Sunday, September 22, 2019

Untuk Biru


    Ketika malam bertanya kepada langit, “Siapakah yang paling tulus?”
Langit hanya bisa menjawab, “Biru!
Masih sama dan tak pernah ada yang berubah. Bukankah langit tengah memandangi dirinya yang kini berwarna hitam? Bukankah langit tengah bersenandung ditepian pantai yang saat ini juga berwarna gelap? Hanya ada gulungan ombak yang kadang-kadang terlihat putih. Tak pernah ada lagi warna biru yang bisa dilihat tatkala malam gelap gulita. 

    Langit butuh cahaya untuk bisa melihat dimana “biru-biru” yang lainnya berada. Langit perlu warna dan bukan hanya sekedar hitam untuk mengetahui mana kerang dan mana mutiara. Langit tengah berduka dan dimatanya semua tak lagi seirama. Biru, hilangkah sudah kehangatan itu?

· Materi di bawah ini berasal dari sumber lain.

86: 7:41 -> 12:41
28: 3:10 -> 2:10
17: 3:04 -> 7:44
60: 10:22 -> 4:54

    Mendalami kembali duka di atas petala yang tak lagi sama, Biru.. hatiku kisruh tak terelakan. Ku kira hijau adalah jembatan untuk menuai kebahagiaan. Ku kira hijau adalah teduh diantara gersangnya hati yang termaktub sepi. Ku kira hijau adalah pereda dari segala pilunya lara. Tapi, hijau hanyalah hijau. Seperti Jingga, ibarat dilema, hijau tak lain adalah cerminan dari mereka yang tengah berpura-pura. Aku mendapatkannya, raga yang tanpa isi. Sentuhan tanpa jiwa, dan pelukan yang serupa topeng di balik sandiwaranya yang sempurna.

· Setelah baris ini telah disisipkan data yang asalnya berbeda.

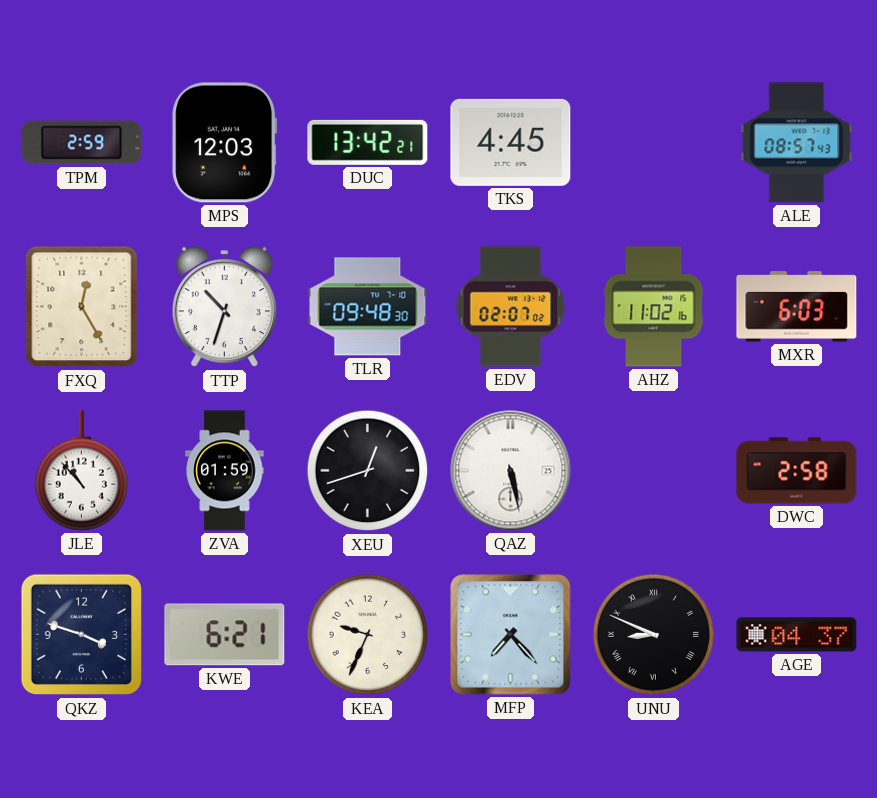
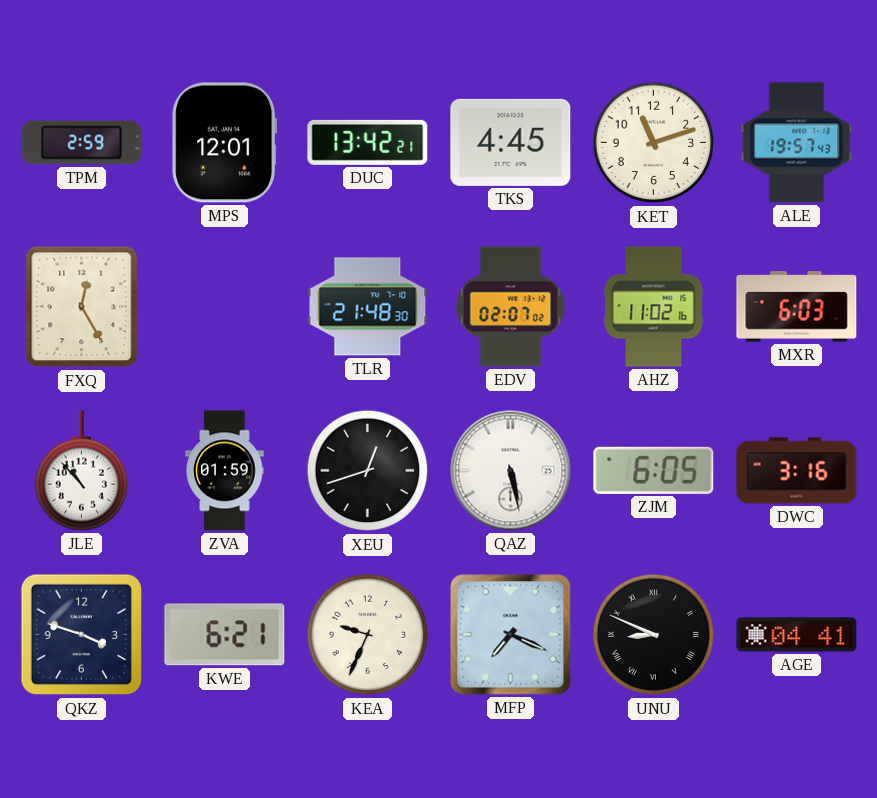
MPS: 12:03 -> 12:01
KET: none -> 11:12
ALE: 08:57 -> 19:57
TTP: 10:33 -> none
TLR: 09:48 -> 21:48
ZJM: none -> 6:05
DWC: 2:58 -> 3:16
MFP: 7:23 -> 7:19
AGE: 04:37 -> 04:41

    Biru, aku menggilainya. Dia yang mampu membuat setiap pasang mata terpana menatapnya. Dia adalah gemintang yang terdampar diantara kelamnya langit hitam. Dia adalah purnama yang aku lukiskan diantara perjumpaan duka dan bahagia. Dia adalah permata. Tapi Biru, dia hanya sebatas itu. Dia hanya sebatas apa yang aku lihat oleh mata dan aku tak mampu mendalami hati. Dia telah menjatuhkan raga, namun tidak dengan jiwa. Dia serupa not-not lagu yang tak bisa dibaca dan dimengerti. Dia adalah sajak yang serupa onak. Aku memeluknya seperti manusia tak bernyawa. Dia serupa manusia dalam keranda yang memelukmu di atas batu nisan. Dia hidup, tapi tidak menjatuhkan hatinya.

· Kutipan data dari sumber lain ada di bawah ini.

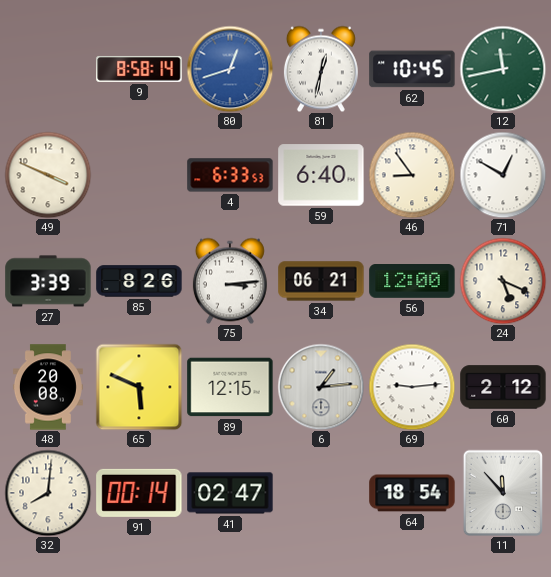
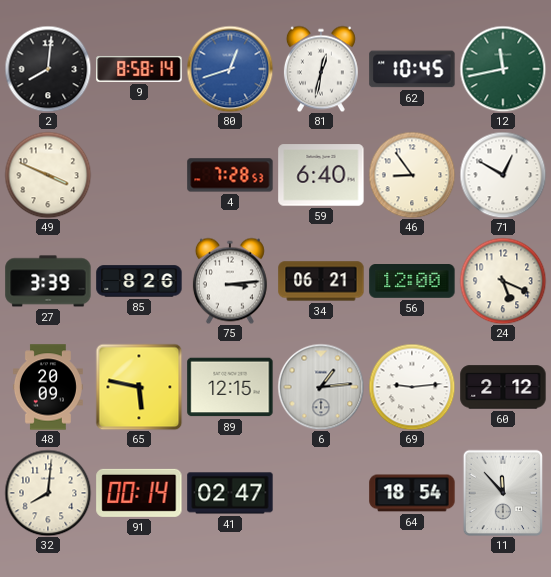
2: none -> 8:01
4: 6:33 -> 7:28
48: 20:08 -> 20:09
65: 5:49 -> 5:47
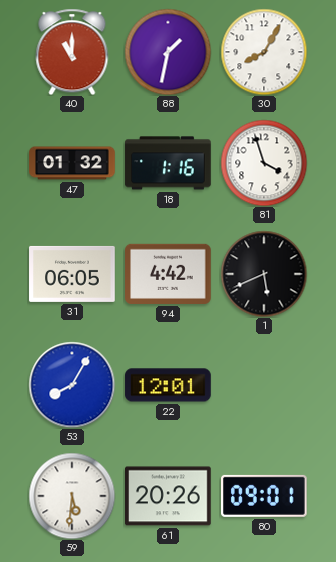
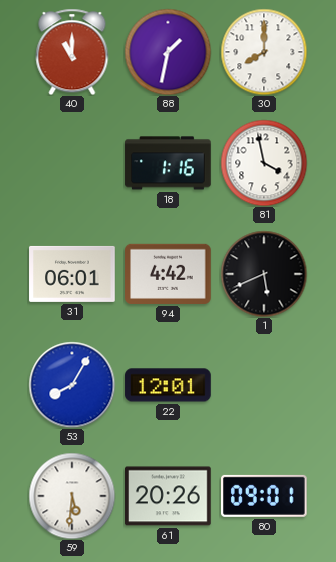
30: 8:05 -> 8:00
47: 01:32 -> none
81: 3:57 -> 3:58
31: 06:05 -> 06:01
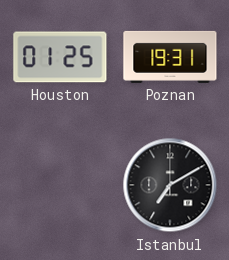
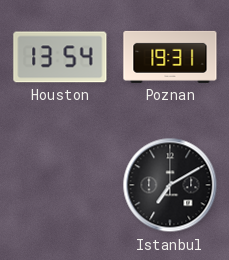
Houston: 01:25 -> 13:54
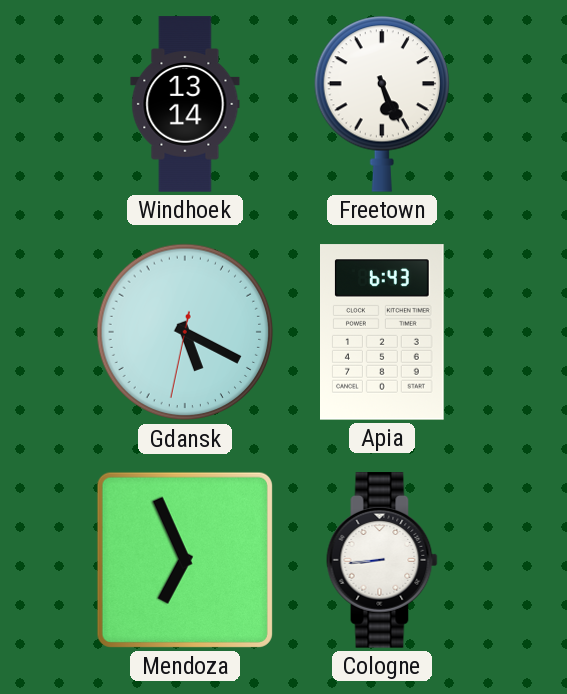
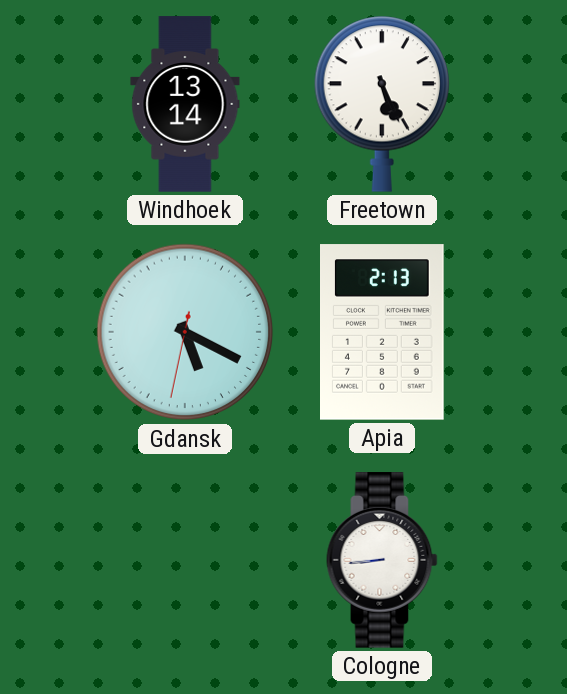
Apia: 6:43 -> 2:13
Mendoza: 6:56 -> none
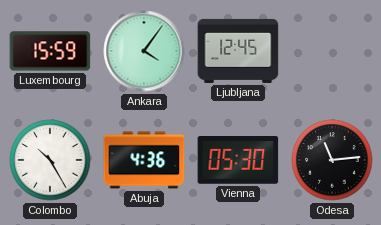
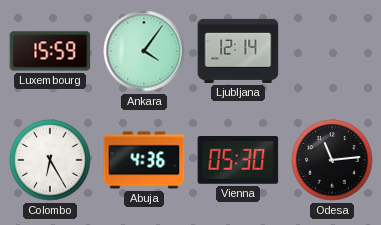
Ljubljana: 12:45 -> 12:14
Colombo: 10:25 -> 6:25
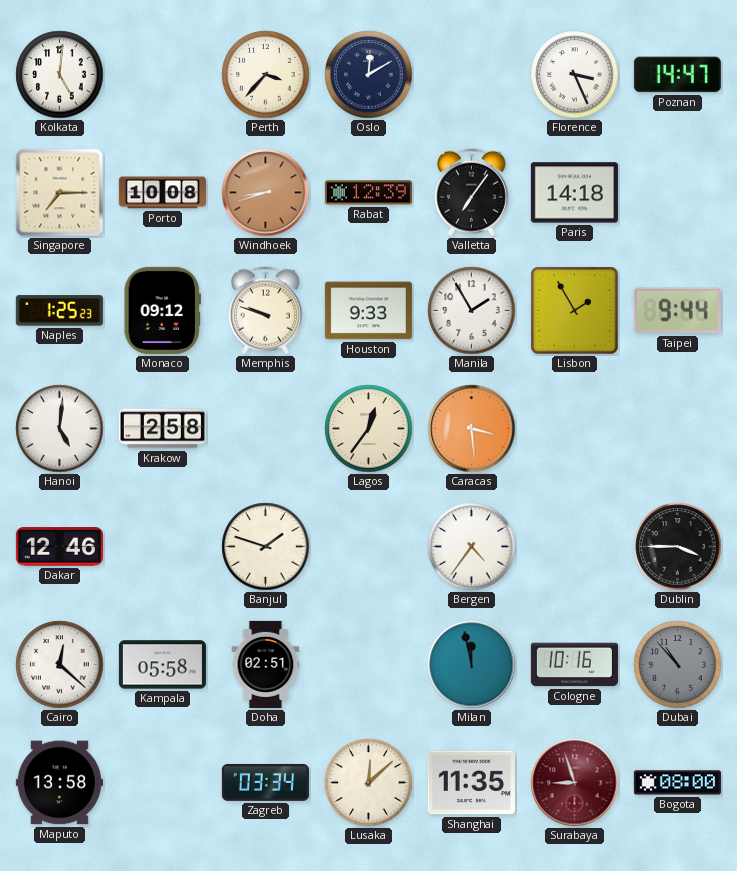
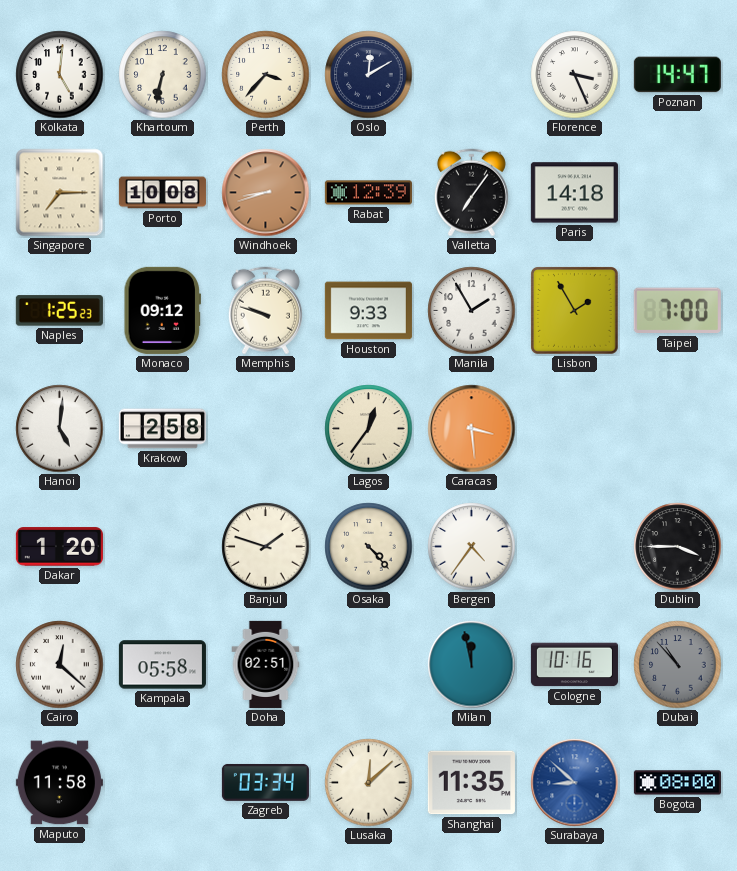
Khartoum: none -> 6:32
Taipei: 9:44 -> 7:00
Dakar: 12:46 -> 1:20
Osaka: none -> 4:23
Maputo: 13:58 -> 11:58
Surabaya: 8:57 -> 8:52
Surabaya dial: burgundy -> blue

    Biru, jika kelak kau berkelana dengan dia yang kau sebut “sejati”, jangan kau seperti hijau kali ini. Hijau yang mampu dijelajahi, digenapi, dipeluk hingga kau mengira dia benar-benar “rela”, padahal jauh tersirat di matanya, dia mengatakan bahwa hati tak pernah benar-benar dimiliki. Biru, itu lebih menyakitkan dibandingkan ketika kau ditampar oleh penolakan. Kepura-puraan hanya akan menyisakan luka yang menganga.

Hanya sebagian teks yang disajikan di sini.